[Instructions to follow] When you copy the data, keep every line exactly as written and skip the pictures.
-------- Records
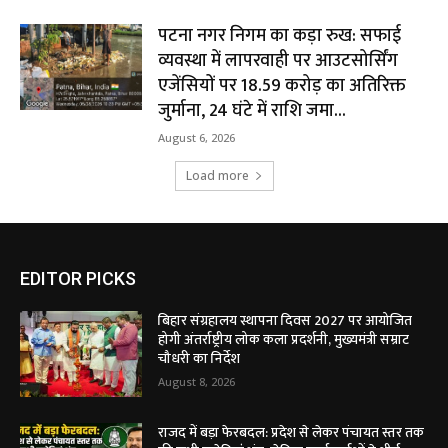
पटना नगर निगम का कड़ा रुख: सफाई
व्यवस्था में लापरवाही पर आउटसोर्सिंग
एजेंसियों पर ₹18.59 करोड़ का अतिरिक्त
जुर्माना, 24 घंटे में राशि जमा...
August 6, 2026
Load more
EDITOR PICKS
बिहार संग्रहालय स्थापना दिवस 2027 पर आयोजित
होगी अंतर्राष्ट्रीय लोक कला प्रदर्शनी, मुख्यमंत्री सम्राट
चौधरी का निर्देश
August 8, 2026
राजद में बड़ा फेरबदल: प्रदेश से लेकर पंचायत स्तर तक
----------------
[Task answer]
पटना नगर निगम का कड़ा रुख: सफाई
व्यवस्था में लापरवाही पर आउटसोर्सिंग
एजेंसियों पर ₹18.59 करोड़ का अतिरिक्त
जुर्माना, 24 घंटे में राशि जमा...
August 6, 2026
Load more
EDITOR PICKS
बिहार संग्रहालय स्थापना दिवस 2027 पर आयोजित
होगी अंतर्राष्ट्रीय लोक कला प्रदर्शनी, मुख्यमंत्री सम्राट
चौधरी का निर्देश
August 8, 2026
राजद में बड़ा फेरबदल: प्रदेश से लेकर पंचायत स्तर तक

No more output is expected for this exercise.